To ton it all, they are dustless and odorless.
Proper fertilizing gives you a rich green lawn and helps produce a crabgrass-free one.
A well-fed lawn is thick and dense, and if cut no shorter than 1 ½” inches, it produces enough shade to cause the death of crabgrass seedlings that begin to grow in early summer.
To complete your attack, use chemical weedkillers on the established crabgrass.
Many brands do the job in a few treatments and, at the same time, kill other broadleaved pests like dandelion, plantain, and buckhorn.
As the weeds are killed, rake the lawn, fertilize, and reseed the bare spots with an excellent perennial grass seed mixture.
Follow These Lawn Care Tips
Now that your lawn is, at last, rivaling your neighbor’s, keep it that way by following these five tips:
1. Fertilize each spring and fall using one of the new, long-lasting, complete fertilizers. Apply at the rate recommended on the package.
2. Use a sharp mower.
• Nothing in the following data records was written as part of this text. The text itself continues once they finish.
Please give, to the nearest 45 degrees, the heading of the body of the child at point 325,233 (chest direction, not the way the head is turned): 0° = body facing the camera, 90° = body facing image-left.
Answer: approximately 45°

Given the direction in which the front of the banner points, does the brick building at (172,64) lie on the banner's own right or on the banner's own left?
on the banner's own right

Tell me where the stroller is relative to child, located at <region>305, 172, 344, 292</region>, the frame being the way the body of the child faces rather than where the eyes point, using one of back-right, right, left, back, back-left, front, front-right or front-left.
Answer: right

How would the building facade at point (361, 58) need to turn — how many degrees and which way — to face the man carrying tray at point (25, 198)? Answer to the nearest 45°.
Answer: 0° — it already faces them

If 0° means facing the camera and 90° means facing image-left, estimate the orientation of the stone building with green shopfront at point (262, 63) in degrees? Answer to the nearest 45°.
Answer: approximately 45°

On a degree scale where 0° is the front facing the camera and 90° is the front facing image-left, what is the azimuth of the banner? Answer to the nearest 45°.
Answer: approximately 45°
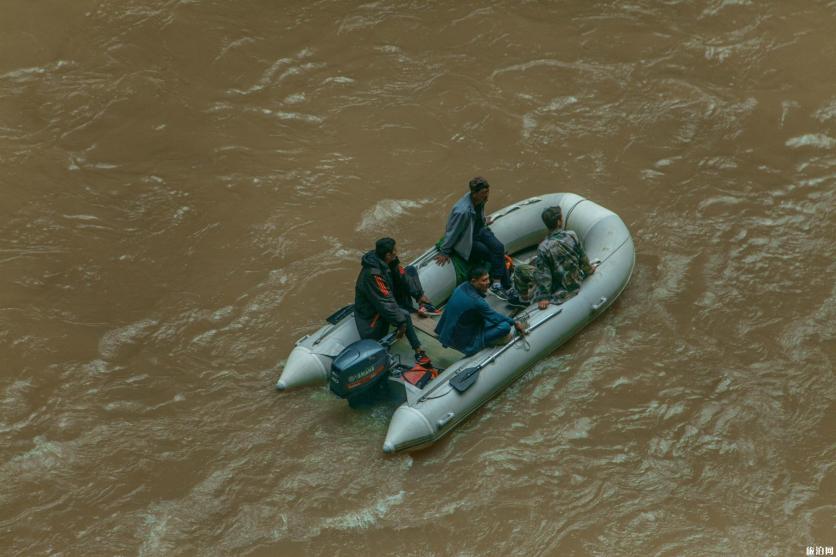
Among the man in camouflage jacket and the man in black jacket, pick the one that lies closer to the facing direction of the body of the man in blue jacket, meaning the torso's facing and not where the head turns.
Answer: the man in camouflage jacket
A dull one tends to pull up the grass or split the blades, causing them to brown.
3. Mow when the grass is 3″ or 4″ inches tall. Cut no shorter than 1 ½” inches, especially during the summer when crabgrass is trying to take hold.
4. Allow clippings to remain on the lawn. They add valuable organic matter to the soil.
5. Soak your lawn thoroughly to a depth of 6″ inches each week during dry weather. Light sprinkling does more harm than good, causing shallow growth of grassroots while stimulating weeds.